» EXERCISE DESCRIPTION
How many lines in the records below contain the string "derivedFrom"? Reply with the number alone.

[Saved data entries]
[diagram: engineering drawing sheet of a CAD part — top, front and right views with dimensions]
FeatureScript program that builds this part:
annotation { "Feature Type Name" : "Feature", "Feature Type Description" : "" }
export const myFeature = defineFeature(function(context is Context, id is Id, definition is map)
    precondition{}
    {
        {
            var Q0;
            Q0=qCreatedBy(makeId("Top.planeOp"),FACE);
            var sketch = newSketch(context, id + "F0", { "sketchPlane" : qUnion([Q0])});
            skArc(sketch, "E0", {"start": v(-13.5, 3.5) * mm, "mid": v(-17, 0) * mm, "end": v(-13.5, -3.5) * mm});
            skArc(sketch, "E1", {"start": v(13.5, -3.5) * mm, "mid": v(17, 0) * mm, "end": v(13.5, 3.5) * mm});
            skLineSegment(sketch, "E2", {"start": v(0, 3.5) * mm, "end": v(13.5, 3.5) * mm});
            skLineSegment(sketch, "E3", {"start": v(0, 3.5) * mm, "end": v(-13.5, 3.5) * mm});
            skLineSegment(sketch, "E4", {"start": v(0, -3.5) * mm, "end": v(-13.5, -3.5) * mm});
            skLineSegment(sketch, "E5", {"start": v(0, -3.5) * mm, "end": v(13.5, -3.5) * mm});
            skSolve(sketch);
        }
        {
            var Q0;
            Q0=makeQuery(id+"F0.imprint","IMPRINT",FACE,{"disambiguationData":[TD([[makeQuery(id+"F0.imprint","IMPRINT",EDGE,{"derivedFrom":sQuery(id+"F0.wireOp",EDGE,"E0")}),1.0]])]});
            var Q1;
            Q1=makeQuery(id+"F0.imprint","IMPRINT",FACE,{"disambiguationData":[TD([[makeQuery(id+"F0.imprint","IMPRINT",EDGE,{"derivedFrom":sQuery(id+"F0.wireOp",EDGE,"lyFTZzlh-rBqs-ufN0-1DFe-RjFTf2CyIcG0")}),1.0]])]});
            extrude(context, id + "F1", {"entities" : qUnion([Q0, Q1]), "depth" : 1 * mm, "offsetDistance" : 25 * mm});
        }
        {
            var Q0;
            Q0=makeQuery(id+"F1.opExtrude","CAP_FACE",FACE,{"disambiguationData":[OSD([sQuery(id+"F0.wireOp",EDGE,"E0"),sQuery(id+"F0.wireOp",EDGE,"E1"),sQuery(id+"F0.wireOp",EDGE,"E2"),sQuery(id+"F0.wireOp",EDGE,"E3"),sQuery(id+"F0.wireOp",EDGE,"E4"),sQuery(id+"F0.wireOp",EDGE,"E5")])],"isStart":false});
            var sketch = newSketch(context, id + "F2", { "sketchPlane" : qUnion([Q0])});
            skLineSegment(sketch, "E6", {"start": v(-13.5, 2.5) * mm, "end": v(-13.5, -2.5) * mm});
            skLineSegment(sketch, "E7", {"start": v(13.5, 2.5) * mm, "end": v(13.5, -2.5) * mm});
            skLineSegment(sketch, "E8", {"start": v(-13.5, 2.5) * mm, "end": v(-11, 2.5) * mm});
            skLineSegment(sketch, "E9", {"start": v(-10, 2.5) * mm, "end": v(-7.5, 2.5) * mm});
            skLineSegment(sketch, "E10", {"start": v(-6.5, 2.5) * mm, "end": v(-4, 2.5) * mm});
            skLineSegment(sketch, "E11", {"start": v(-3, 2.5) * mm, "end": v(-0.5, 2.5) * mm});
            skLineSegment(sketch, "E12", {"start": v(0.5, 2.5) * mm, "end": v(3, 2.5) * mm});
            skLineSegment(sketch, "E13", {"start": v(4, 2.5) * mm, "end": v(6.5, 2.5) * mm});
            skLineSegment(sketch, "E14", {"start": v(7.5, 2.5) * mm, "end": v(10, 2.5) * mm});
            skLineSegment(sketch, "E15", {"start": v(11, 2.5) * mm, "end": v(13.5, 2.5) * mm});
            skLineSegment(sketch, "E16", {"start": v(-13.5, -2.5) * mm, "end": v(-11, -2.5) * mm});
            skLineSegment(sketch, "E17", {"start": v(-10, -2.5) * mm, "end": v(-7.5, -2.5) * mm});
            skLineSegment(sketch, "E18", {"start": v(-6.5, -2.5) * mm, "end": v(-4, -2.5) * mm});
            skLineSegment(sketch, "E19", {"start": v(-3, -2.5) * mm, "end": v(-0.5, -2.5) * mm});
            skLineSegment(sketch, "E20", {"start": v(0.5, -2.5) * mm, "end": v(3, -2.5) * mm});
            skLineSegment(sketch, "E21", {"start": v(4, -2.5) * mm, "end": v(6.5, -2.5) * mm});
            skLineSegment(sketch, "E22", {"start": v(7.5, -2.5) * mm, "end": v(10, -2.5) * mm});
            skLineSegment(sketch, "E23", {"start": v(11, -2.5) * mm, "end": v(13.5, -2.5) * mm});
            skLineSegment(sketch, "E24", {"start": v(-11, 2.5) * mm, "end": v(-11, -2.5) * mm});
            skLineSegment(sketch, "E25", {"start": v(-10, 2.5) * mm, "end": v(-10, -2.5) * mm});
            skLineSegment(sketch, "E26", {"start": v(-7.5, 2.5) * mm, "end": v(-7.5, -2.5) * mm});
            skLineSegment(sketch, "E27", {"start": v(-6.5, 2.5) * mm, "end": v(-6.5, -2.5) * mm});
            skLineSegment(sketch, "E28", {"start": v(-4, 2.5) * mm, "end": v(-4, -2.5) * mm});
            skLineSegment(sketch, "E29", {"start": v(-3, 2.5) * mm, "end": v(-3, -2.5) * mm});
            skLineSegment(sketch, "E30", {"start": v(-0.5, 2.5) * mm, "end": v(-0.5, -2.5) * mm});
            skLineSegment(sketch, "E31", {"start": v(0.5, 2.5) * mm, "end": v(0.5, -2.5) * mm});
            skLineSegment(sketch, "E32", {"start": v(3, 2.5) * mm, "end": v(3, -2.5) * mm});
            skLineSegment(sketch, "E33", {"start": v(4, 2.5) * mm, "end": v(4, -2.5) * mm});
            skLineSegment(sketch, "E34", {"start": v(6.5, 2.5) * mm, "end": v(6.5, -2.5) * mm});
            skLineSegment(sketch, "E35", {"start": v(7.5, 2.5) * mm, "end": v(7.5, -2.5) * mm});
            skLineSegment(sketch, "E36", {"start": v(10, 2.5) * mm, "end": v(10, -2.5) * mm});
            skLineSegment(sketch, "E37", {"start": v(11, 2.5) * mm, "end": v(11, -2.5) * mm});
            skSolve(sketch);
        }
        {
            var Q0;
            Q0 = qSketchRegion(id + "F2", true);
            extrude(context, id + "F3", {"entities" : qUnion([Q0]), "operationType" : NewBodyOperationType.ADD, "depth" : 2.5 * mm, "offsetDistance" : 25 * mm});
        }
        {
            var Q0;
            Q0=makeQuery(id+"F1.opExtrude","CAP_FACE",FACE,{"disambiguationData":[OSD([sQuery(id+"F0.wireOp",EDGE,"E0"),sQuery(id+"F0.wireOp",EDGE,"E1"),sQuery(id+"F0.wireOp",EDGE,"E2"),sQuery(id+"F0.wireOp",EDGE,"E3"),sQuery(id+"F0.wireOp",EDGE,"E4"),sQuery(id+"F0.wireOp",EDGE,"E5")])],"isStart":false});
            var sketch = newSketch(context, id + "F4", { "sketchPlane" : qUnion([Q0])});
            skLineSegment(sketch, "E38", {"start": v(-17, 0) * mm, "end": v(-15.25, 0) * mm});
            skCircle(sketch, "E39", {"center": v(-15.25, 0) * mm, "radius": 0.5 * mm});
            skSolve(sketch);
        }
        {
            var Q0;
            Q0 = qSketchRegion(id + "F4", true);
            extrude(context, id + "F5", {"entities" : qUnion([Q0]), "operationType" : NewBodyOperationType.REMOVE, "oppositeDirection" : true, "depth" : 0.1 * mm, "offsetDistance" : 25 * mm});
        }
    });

» OUTPUT FOR THIS EXERCISE
2